PIKE: We're over the moon. This has taken us 10 years to get to this point.
JOYCE: This is part of an ongoing rehabilitation of Neanderthal lore. For example, recent genetic evidence indicates that they did breed with modern humans who came over from Africa. But art was something humans did as far back as 80,000 years ago in Africa. Physicist Dirk Hoffmann of the Max Planck Institute for Evolutionary Anthropology was among the dating experts on the team. He says this new analysis shows that art evolved independently in both places.
DIRK HOFFMANN: You find exactly the same thing in Spain. The Neanderthals must also have had symbolic behavior.
JOYCE: Hoffmann suggests that making these paintings may well have required planning, organization, perhaps even language.

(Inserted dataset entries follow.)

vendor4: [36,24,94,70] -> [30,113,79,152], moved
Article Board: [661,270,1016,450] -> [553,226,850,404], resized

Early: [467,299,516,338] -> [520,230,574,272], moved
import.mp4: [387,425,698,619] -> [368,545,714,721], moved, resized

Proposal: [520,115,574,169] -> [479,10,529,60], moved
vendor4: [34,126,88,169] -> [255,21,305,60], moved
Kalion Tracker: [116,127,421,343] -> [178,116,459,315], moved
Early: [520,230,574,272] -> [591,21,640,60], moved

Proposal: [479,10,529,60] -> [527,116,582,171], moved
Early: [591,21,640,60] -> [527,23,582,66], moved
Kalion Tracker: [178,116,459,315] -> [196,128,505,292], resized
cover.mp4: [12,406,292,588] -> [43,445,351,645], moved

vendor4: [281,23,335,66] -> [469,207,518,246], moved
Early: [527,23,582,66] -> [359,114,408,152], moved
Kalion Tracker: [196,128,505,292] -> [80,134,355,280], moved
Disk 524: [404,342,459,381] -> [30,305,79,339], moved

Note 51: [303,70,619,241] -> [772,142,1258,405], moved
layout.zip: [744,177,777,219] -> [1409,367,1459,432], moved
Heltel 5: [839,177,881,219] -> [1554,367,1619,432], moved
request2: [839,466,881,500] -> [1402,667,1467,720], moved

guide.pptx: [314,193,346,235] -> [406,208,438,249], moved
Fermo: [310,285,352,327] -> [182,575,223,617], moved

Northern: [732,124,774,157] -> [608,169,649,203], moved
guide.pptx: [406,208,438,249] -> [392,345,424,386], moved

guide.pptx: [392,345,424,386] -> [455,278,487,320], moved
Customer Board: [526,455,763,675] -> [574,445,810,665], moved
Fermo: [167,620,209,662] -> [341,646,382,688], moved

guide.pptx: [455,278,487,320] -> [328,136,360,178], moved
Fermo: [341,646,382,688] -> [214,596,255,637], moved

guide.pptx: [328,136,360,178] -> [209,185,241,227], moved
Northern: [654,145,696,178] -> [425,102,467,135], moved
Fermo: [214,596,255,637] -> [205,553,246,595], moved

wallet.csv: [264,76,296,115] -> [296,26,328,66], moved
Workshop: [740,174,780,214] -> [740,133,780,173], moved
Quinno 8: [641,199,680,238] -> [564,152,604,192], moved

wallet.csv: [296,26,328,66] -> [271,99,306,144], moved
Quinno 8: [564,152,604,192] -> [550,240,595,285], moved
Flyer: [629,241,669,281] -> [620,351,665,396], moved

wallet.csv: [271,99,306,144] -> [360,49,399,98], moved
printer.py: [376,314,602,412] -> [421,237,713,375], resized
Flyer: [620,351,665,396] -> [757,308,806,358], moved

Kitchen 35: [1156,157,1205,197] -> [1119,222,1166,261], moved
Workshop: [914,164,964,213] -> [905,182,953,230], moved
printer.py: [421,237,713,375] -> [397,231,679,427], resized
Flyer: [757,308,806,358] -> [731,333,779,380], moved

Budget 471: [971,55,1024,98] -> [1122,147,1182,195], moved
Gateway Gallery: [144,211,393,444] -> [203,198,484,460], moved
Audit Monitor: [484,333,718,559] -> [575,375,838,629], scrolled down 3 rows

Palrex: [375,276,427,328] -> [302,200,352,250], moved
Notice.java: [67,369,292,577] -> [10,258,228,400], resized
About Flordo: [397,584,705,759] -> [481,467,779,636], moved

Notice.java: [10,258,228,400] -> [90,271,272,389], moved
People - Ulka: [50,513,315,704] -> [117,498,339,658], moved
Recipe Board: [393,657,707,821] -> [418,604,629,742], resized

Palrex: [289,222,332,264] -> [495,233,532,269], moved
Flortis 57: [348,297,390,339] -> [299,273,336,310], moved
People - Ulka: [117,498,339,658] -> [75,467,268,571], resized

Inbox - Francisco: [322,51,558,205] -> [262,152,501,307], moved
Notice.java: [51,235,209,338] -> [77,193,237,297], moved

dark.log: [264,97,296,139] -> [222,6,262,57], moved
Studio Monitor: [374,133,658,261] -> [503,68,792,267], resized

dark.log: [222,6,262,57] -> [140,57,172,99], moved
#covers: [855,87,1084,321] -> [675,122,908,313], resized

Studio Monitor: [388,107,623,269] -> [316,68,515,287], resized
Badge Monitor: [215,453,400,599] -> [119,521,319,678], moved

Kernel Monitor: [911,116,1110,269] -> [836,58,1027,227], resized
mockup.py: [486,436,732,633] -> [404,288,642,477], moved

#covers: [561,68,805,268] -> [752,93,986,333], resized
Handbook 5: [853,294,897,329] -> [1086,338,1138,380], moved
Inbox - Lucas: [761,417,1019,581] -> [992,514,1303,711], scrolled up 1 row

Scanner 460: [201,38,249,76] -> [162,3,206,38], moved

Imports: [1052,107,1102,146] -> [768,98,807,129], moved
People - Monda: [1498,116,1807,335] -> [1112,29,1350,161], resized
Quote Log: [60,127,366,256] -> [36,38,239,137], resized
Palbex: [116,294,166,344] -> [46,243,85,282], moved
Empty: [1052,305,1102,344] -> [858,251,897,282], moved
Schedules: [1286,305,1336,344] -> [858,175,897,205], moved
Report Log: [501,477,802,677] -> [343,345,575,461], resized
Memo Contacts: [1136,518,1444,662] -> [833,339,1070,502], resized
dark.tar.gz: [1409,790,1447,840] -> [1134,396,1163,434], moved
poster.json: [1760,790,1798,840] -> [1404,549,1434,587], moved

And some of them as, Alastair Pike notes, required hardy determination.
PIKE: They're actually hidden away. So if you want to see them, you walk into the deepest, darkest part of the cave. And you actually have to lie down and then crawl to the cave wall and look up. And they're actually on the ceiling on little overhangs.
JOYCE: The group also found another pile of evidence pointing to Neanderthals - painted shells, some with a hole drilled through them, perhaps to accommodate a string. The shells lay in a seaside cave and date back about 115,000 years, far earlier than the arrival of modern humans in Spain.
The results are published in the journals Science and Science Advances. This may not be the last word on the provenance of this artwork. The dating techniques offer a wide range, not the exact times, and will no doubt undergo a lot more scientific scrutiny. Christopher Joyce, NPR News.